M. Schwartz a expliqué comment, à Nashville, ville également connue sous le nom de « Music City USA », où il vit et travaille depuis 18 ans, 80% de la communauté des créateurs de musique professionnels a disparu. Ceci s’explique, selon lui, par une baisse significative des revenus des créateurs ces dernières années. 

Si, par le passé, une de mes chansons était vendue à un million d’exemplaires, j’aurais perçu environ 45 000 $ en droits mécaniques et aurais reçu un disque de platine. Aujourd’hui, un service de musique en ligne me paie en moyenne 0,000035 $ par écoute, soit environ 35 $ pour un million d’écoutes. Voilà le type de « monétisation » qu’expérimentent concrètement les créateurs. 

M. Schwartz a également contesté l’hypothèse selon laquelle la musique « gratuite » diffusée en streaming sur Internet ne pourrait pas supporter un flux de revenus. Via un rapide calcul sur le million d’écoutes qui lui rapporte actuellement 35 $, M. Schwartz a expliqué comment chacune des écoutes est associée à un compte Internet qui (en supposant qu’ils sont uniques) génère plus de 600 millions de dollars uniquement en ce qui concerne les sommes versées aux FAI. 

De surcroît, il faut également prendre en compte les frais d’accès pour les appareils et les téléphones mobiles, les frais d’abonnement mensuel et les coûts de téléchargement, les revenus publicitaires et ceux liés à l’exploration de données, et tout un portefeuille opaque d’autres frais cachés, acomptes, participations, et ainsi de suite. La musique fait partie d’une immense chaîne de valeur générant des milliards de dollars chaque année, et les consommateurs et les créateurs paient aujourd’hui des sommes considérables. 

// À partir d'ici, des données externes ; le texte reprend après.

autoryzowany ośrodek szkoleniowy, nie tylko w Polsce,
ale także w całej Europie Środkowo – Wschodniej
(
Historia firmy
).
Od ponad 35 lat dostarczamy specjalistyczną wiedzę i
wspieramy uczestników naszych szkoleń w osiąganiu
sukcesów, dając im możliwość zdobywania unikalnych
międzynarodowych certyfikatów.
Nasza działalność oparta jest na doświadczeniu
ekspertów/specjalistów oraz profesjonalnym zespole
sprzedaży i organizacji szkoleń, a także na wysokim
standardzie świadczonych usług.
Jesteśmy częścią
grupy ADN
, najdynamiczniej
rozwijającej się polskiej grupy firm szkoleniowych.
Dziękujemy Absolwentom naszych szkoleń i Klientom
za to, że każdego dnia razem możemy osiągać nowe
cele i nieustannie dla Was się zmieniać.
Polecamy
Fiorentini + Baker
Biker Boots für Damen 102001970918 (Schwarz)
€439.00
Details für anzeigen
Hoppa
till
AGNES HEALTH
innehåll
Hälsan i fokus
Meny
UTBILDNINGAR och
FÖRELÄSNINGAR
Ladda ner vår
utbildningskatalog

Néanmoins, M. Schwartz s’est montré prudemment optimiste pour l’avenir, entrevoyant une éclaircie à l’horizon pour les créateurs. Il a souligné trois tendances laissant présager un avenir meilleur pour l’économie numérique. 

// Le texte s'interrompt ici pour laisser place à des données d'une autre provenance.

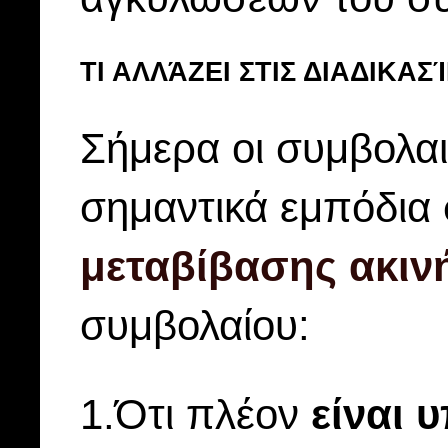
ΤΙ ΑΛΛΆΖΕΙ ΣΤΙΣ ΔΙΑΔΙΚΑ
Σήμερα οι συμβολαι
σημαντικά εμπόδια
μεταβίβασης ακιν
συμβολαίου:
1.Ότι πλέον
είναι 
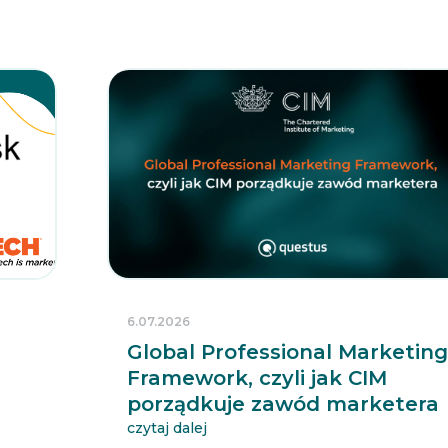
6.07.2026
Global Professional Marketin
Framework, czyli jak CIM
porządkuje zawód marketera
czytaj dalej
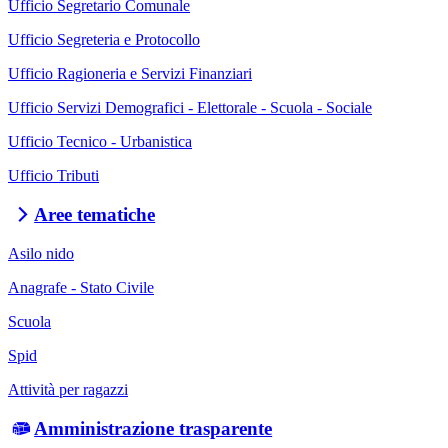
Ufficio Segretario Comunale
Ufficio Segreteria e Protocollo
Ufficio Ragioneria e Servizi Finanziari
Ufficio Servizi Demografici - Elettorale - Scuola - Sociale
Ufficio Tecnico - Urbanistica
Ufficio Tributi
Aree tematiche
Asilo nido
Anagrafe - Stato Civile
Scuola
Spid
Attività per ragazzi
Amministrazione trasparente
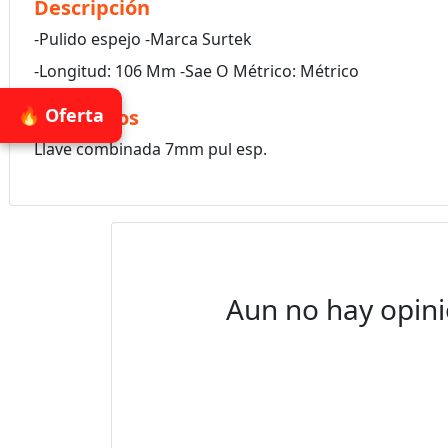
Descripción
-Pulido espejo -Marca Surtek
-Longitud: 106 Mm -Sae O Métrico: Métrico
🔥 Oferta
Accesorios
Llave combinada 7mm pul esp.
Aun no hay opini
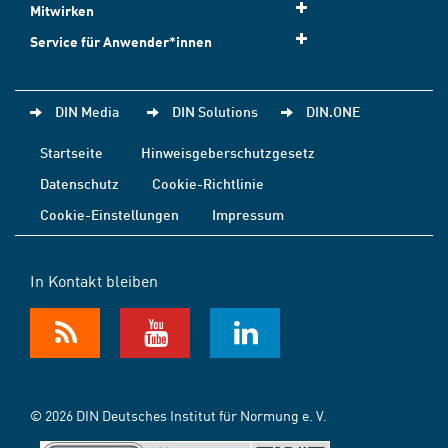
Mitwirken
Service für Anwender*innen
DIN Media
DIN Solutions
DIN.ONE
Startseite
Hinweisgeberschutzgesetz
Datenschutz
Cookie-Richtlinie
Cookie-Einstellungen
Impressum
In Kontakt bleiben
© 2026 DIN Deutsches Institut für Normung e. V.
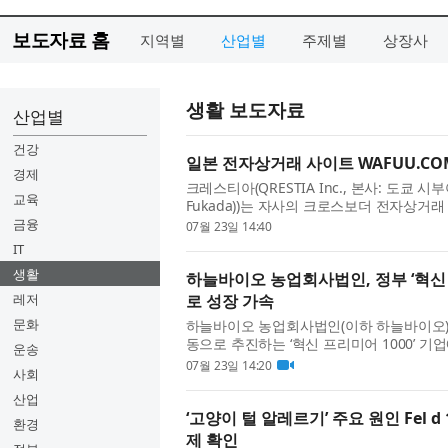
보도자료 홈
지역별
산업별
주제별
상장사
생활 보도자료
산업별
건강
일본 전자상거래 사이트 WAFUU.COM
경제
크레스티아(QRESTIA Inc., 본사: 도쿄 
교육
Fukada))는 자사의 크로스보더 전자상거래
치(Mochi)’를 공개했다고 발표...
금융
07월 23일 14:40
IT
생활
하늘바이오 농업회사법인, 정부 ‘혁신 
레저
로 성장 가속
문화
하늘바이오 농업회사법인(이하 하늘바이오)
동으로 추진하는 ‘혁신 프리미어 1000’ 기업
운송
잠재력을 갖춘 중소·...
07월 23일 14:20
사회
산업
‘고양이 털 알레르기’ 주요 원인 Fel 
환경
제 확인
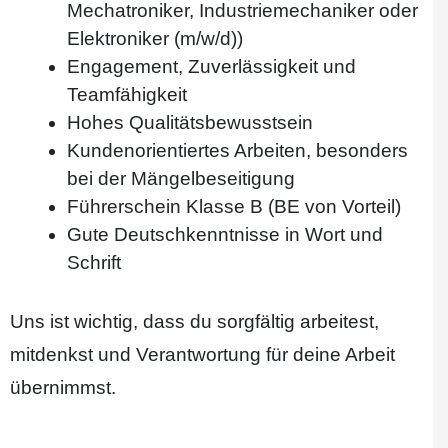
Mechatroniker, Industriemechaniker oder
Elektroniker (m/w/d))
Engagement, Zuverlässigkeit und
Teamfähigkeit
Hohes Qualitätsbewusstsein
Kundenorientiertes Arbeiten, besonders
bei der Mängelbeseitigung
Führerschein Klasse B (BE von Vorteil)
Gute Deutschkenntnisse in Wort und
Schrift
Uns ist wichtig, dass du sorgfältig arbeitest,
mitdenkst und Verantwortung für deine Arbeit
übernimmst.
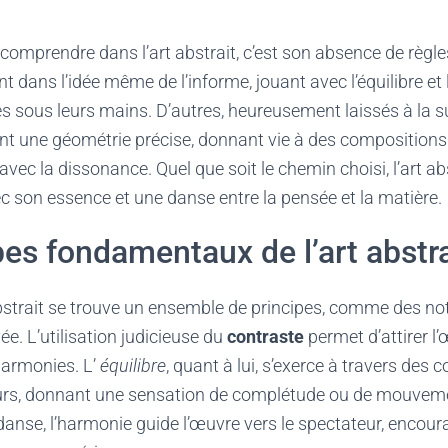
 comprendre dans l’art abstrait, c’est son absence de règle
t dans l’idée même de l’informe, jouant avec l’équilibre 
es sous leurs mains. D’autres, heureusement laissés à la s
ent une géométrie précise, donnant vie à des compositions
ec la dissonance. Quel que soit le chemin choisi, l’art abs
c son essence et une danse entre la pensée et la matière.
pes fondamentaux de l’art abstra
abstrait se trouve un ensemble de principes, comme des no
. L’utilisation judicieuse du
contraste
permet d’attirer l’
 harmonies. L’
équilibre
, quant à lui, s’exerce à travers des 
urs, donnant une sensation de complétude ou de mouveme
anse, l’harmonie guide l’œuvre vers le spectateur, encou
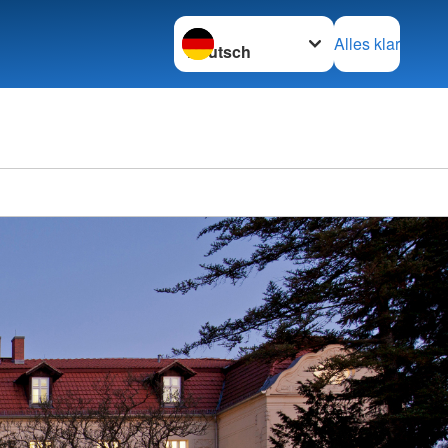
Sprache wechseln zu
Alles klar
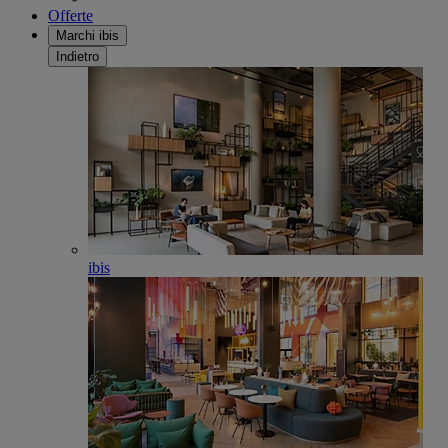
Offerte
Marchi ibis
Indietro
ibis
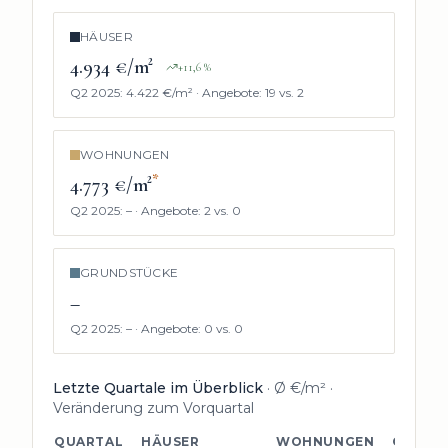
HÄUSER
4.934 €/m²
+
11,6
%
Q2 2025
:
4.422 €/m²
·
Angebote:
19
vs.
2
WOHNUNGEN
*
4.773 €/m²
Q2 2025
:
–
·
Angebote:
2
vs.
0
GRUNDSTÜCKE
–
Q2 2025
:
–
·
Angebote:
0
vs.
0
Letzte Quartale im Überblick
· Ø €/m² ·
Veränderung zum Vorquartal
QUARTAL
HÄUSER
WOHNUNGEN
GRUND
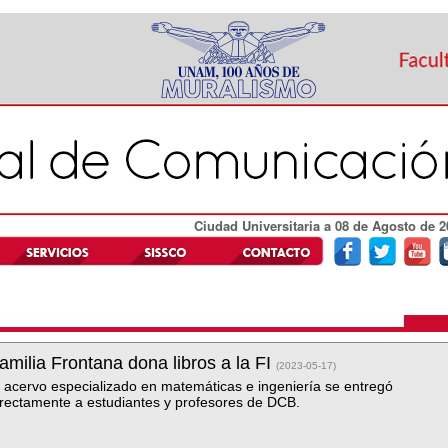
Ciudad Universitaria a 08 de Agosto de 2
amilia Frontana dona libros a la FI
(2023-05-17)
l acervo especializado en matemáticas e ingeniería se entregó
irectamente a estudiantes y profesores de DCB.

Premièrement, l’univers caché de la négociation de contrats entre les entreprises de streaming et les Majors de l’industrie du disque devient progressivement plus transparent, comme en témoignent les récentes révélations concernant l’accord de Sony Records avec Spotify en 2011.

Comment savoir si l’on reçoit 50% si l’on ne peut jamais savoir à quoi correspond 100% ? Ce que nous ne savons pas nous portera préjudice, et la transparence doit et est en train de s’immiscer dans la chaîne de valeur de la musique. Il s’agit d’une première étape cruciale si les créateurs veulent être un jour rémunérés équitablement.  

Deuxièmement, la législation sur la sphère de sécurité destinée à protéger ce que l’on appelle les « dumb pipes », réseau qui contrôle le trafic Internet, est progressivement remise en question. Les créateurs appellent à actualiser et à réformer cette législation qui, par nature, protège actuellement les riches et les puissants contre les exclus du numérique.   

Aujourd’hui, cette législation est utilisée avec abus par les grandes entités multinationales car elle leur permet d’amasser des profits considérables tout en fournissant l’accès à nos œuvres créatives pour presque rien.

Enfin, M. Schwartz a également souligné le mouvement populaire en faveur des pratiques éthiques qui est surtout visible parmi les jeunes consommateurs. D’après lui, la nouvelle génération est une génération qui comprend l’importance de l’égalité et de la transparence concernant les produits et les services qu’ils achètent et qui souhaitent faire des choix qui soutiennent leurs convictions.  

Ils se préoccupent de la durabilité et du comportement éthique, qu’il s’agisse de WalMart, de McDonald’s, des travailleurs de l’industrie textile ou, bien sûr, des créateurs de musique dont ils aiment le travail et qu’ils souhaitent soutenir. 

En conclusion, M. Schwartz a remercié la communauté mondiale des créateurs pour son soutien et a fait allusion à la nouvelle initiative non gouvernementale baptisée Fair Trade Music, dont l’objectif est d’établir un écosystème musical équitable, transparent et durable du consommateur au créateur, en passant par tous les acteurs impliqués.